Патриция безмолвно рассмеялась.
— Здесь ничего нельзя скрыть, — ответила она.
— Однако еще никто со мной не говорил и никто меня даже не видел, — настаивал я.
— Никто? — переспросила Патриция. — А Тауку — клерк, который записывал вас вчера вечером в книгу посетителей? А Матча — бой, который нес ваши вещи? А Авори — уборщик, который подметает хижину.
— Эти люди ничего не могут обо мне знать…
На лице Патриции вновь появилось выражение детского лукавства, как тогда, когда она сообщила, что она не мальчик, а девочка.
— А ваш шофер? — спросила она. — Вы не подумали о вашем шофере?
— Как, неужели Бого?
— Он-то вас хорошо знает, — сказала Патриция. — Разве не он возит вас уже два месяца по всей Африке на машине, которую вы наняли в Найроби?
— Ну, Бого не мог многого рассказать, — сказал я. — Редко встретишь такого замкнутого человека. Из него слова не вытянешь.
— По-английски, возможно, — усмехнулась Патриция.
— Ты хочешь сказать…
— Ну конечно. Я знаю кикуйю не хуже, чем он, — объяснила Патриция, — потому что моя первая нянька, когда я была совсем маленькой, была из племени кикуйю. Я знаю также суахили, потому что его понимают все племена Африки. И еще — язык вакамба. И еще язык масаев, потому что масаи имеют право проходить и останавливаться в заповеднике.
Патриция продолжала улыбаться, но в ее улыбке уже не было насмешки и чувства превосходства, лишь спокойная уверенность в своих способностях общаться со всеми, людьми и животными, согласно законам их собственного мира.
— Эти африканцы все мне рассказывают, — продолжала Патриция. — Я знаю обо всех их делах даже больше, чем мой отец. Он говорит только на суахили и слова выговаривает, как белый человек. А потом, он суровый, — такая уж у него работа. А я никогда не ябедничаю. Клерки, рейнджеры[1], слуги — все это знают.
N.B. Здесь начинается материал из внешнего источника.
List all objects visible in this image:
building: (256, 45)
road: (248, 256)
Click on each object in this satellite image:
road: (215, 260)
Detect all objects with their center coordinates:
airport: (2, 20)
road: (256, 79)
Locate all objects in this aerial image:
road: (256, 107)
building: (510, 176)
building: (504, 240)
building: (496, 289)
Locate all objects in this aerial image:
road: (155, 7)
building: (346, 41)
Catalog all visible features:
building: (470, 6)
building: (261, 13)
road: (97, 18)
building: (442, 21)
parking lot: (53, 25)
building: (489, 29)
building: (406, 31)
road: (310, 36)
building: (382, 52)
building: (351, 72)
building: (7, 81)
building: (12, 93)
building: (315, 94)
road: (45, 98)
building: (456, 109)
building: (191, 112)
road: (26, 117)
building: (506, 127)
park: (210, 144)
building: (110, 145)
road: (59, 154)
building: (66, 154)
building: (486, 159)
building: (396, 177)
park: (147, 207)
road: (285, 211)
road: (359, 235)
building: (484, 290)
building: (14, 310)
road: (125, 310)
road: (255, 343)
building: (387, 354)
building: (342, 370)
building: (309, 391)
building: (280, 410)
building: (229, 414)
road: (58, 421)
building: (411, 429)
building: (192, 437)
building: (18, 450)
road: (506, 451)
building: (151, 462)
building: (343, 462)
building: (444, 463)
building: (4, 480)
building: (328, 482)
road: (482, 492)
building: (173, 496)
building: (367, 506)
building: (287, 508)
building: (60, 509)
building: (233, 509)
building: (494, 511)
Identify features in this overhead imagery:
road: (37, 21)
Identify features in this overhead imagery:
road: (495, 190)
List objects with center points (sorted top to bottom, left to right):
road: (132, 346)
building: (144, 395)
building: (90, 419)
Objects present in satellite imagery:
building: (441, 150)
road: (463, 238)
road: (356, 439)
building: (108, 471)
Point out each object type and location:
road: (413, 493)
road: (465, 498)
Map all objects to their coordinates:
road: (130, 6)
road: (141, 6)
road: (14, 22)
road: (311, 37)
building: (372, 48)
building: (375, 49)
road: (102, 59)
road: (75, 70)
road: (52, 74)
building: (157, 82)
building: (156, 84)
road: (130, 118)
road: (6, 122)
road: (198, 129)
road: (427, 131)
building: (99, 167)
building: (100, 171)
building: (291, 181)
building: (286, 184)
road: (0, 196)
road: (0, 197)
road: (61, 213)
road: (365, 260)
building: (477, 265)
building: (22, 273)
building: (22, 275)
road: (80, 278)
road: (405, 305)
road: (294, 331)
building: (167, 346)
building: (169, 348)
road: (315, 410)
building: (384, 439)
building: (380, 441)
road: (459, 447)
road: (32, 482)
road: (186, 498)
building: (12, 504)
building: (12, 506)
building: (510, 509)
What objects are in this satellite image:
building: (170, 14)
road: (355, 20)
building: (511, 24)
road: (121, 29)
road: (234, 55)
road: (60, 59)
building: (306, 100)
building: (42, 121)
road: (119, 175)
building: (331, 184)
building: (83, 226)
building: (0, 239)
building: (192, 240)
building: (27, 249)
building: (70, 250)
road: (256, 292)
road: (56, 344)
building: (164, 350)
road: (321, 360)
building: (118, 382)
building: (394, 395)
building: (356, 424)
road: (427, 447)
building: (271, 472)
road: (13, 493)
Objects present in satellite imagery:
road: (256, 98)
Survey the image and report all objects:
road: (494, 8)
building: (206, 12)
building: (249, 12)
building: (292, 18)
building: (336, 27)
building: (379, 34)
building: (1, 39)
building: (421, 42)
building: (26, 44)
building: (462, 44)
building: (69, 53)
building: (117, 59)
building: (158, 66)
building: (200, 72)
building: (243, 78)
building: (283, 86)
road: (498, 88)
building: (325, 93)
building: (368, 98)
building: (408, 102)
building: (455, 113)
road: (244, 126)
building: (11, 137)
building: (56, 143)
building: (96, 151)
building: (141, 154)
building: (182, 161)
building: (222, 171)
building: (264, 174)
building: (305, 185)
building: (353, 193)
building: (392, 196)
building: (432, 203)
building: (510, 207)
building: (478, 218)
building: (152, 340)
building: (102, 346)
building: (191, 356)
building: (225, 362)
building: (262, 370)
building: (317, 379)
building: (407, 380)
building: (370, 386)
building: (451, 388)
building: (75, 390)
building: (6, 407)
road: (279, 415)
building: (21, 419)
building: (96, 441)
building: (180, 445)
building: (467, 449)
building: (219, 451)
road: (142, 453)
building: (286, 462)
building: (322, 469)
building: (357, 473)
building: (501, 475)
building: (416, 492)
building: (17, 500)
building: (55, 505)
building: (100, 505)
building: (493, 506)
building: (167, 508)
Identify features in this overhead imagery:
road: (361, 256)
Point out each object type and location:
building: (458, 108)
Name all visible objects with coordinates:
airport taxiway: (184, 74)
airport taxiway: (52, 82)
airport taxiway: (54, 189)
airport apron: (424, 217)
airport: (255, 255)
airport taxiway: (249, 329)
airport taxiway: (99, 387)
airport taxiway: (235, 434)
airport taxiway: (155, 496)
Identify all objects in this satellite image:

Вот они и рассказывают. Тауку — клерк — сказал мне, что паспорт у вас французский и вы живете в Париже. Бой, который нес ваши вещи, сказал, что чемодан у вас слишком тяжелый из-за книг. А уборщик хижины сказал: «Этот белый человек не захотел, чтобы я согрел ему воду для ванной и ничего не стал есть перед сном, — такой он был усталый».
— И я бы спал до сих пор, — вставил я, — если бы один посетитель не разбудил меня чуть свет. Но, наверное, и он уж все тебе сообщил.
Я рассказал Патриции о маленькой обезьянке и миниатюрной газели.
— О, это Николас и Цимбеллина, — сказала Патриция. Взгляд ее стал нежным, но в то же время немного презрительным. Она добавила:
— Они мои. Только они позволяют ласкать себя всем, как собака или кошка.
— О! — сказал я. — В самом деле?
Но Патриция не могла понять, как она меня огорчила, низведя моих таинственных посланцев зари до ранга банальных и раболепных домашних животных.
— Там — это совсем другое дело, — сказала девочка, протянув руку к животным, собравшимся на пастбище и вокруг водоемов, за которыми возвышалась огромная гора, увенчанная снегами и облаками. Рука Патриции дрожала, и в голосе ее, по-прежнему привычно однотонном и бесцветном, прозвучала если не страсть, то, по крайней мере, какое-то чувство.
— Эти звери не принадлежат никому, — продолжала Патриция. — Они не умеют повиноваться. Даже когда они вас принимают, они остаются свободными. Чтобы играть с ними, надо знать ветер, солнце, пастбища, вкус трав, источники воды. Догадываться об их настроении. И остерегаться их, когда у них свадьбы или маленькие детеныши. Надо уметь молчать, забавляться, бегать и дышать, как они.
— Наверное, твой отец научил тебя всему этому? — спросил я.